Neuromorphic chips are no longer a theory, but a fact. In 2017, Intel introduced Loihi, its first neuromorphic research chip composed of 130,000 neurons. In July, the Santa Clara group hit a new milestone with its 8 million neuron neuromorphic system, codenamed Pohoiki Beach, comprising 64 Loihi research chips. Similarly IBM’s TrueNorth brain-inspired computer chip has 1 million neurons and 256 million synapses and Brainchip’s Akida neuromorphic system-on-chip has 1.2 million neurons and 10 billion synapses.
“There is a race for providing hardware that would raise the bar in terms of neurons and synapses. Synapses are probably more important than neurons,” said Cambou. "At Yole, we see two steps ahead of us. First, the applications that will be built upon the current approach, in part asynchronous and in part from Von Neumann.” Good examples are Brainchip’s Akida and Intel’s Loihi. “Then, probably within the next 10 to 15 years, we will get RRAM [resistive random-access memory] on top of it. That will allow for more synapses to be created.”
Neuromorphic computing efforts come from memory players like Micron, Western Digital and SK Hynix, but many are seeking more short-term revenues and ultimately may not become strong players in the neuromorphic research. “We should look at small players that have chosen neuromorphic as their core technology,” Cambou said.
Disruptive memory startups such as Weebit, Robosensing, Knowm, Memry, and Symetrix are combining non-volatile memory technology with neuromorphic computing chip designs. They have emerged alongside pure-play memory startups such as Crossbar and Adesto, but their memristor (memory resistor) approach is often perceived as more long-term than efforts from pureplay computing companies. “A lot of memory players are working on RRAM and phase-change memories to mimic the synapse,” said Cambou. Also, “the MRAM [magnetoresistive random access memory] is part of the emerging memories that will help the neuromorphic approach to succeed.”
Besides computing, a neuromorphic sensing ecosystem has emerged, with its roots originating from the invention of a Silicon Neuron by Misha Mahowald at the Institute of Neuroinformatics and ETH Zurich in 1991. Current competition is low, with less than ten players globally. Among them, Prophesee, Samsung, Insightness, Inivation and Celepixel are providing ready-to-use products such as event-based image sensors and cameras. The frame-based approach, as used in cinematography, is unable to capture motion.

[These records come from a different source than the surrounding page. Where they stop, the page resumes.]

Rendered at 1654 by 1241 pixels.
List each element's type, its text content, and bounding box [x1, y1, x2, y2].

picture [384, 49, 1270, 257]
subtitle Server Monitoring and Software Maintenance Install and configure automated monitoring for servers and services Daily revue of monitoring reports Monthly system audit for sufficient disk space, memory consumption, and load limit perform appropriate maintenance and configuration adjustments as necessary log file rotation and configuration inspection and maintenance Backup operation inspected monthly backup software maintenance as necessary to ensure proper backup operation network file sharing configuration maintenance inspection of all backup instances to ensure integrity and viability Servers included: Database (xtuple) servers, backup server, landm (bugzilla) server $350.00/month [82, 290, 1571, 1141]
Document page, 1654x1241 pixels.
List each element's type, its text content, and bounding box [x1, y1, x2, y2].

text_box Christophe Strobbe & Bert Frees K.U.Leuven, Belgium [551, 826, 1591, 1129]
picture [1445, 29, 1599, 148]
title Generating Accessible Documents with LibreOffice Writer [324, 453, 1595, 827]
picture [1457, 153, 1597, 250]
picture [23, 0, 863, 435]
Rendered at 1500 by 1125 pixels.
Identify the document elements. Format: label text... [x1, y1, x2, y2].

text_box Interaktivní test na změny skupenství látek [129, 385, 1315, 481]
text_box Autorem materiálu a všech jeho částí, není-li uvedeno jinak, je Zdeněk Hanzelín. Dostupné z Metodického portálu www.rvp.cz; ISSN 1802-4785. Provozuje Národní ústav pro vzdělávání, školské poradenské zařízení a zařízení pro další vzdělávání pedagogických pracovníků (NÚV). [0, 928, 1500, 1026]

“Cinema is tricking our brain, but we can’t trick a computer,” said Cambou. “The only right way to do it is to give the same information the eyes are giving. Event-based cameras are very strong for any kind of motion understanding and pattern understanding in real time.” More broadly, auditory, imaging and behavioral sensors have “an impact at every level of what we call general intelligence.”
At the packaged semiconductor level, Yole said it expects neuromorphic sensing to grow from $43 million in 2024 to $2 billion in 2029 and $4.7 billion in 2034.
Automotive, but not only
Automotive is probably the most obvious market, said Cambou. Initial markets are, however, industrial and mobile, mainly for robotics and real-time perception.
In the short term, neuromorphic sensing and computing will be used for always-on monitoring of industrial machines. It will also play a major role in logistics, food automation and agriculture. “While deep learning needs huge data sets, neuromorphic learns extremely quickly from only a few images or a few words and understands time,” said Cambou.
Within the next decade, the availability of hybrid in-memory computing chips should unlock the automotive market, desperately awaiting a mass market autonomous driving technology. “We live in a world of interactions, and neuromorphic will be very strong in giving computers the understanding of unstructured environments.”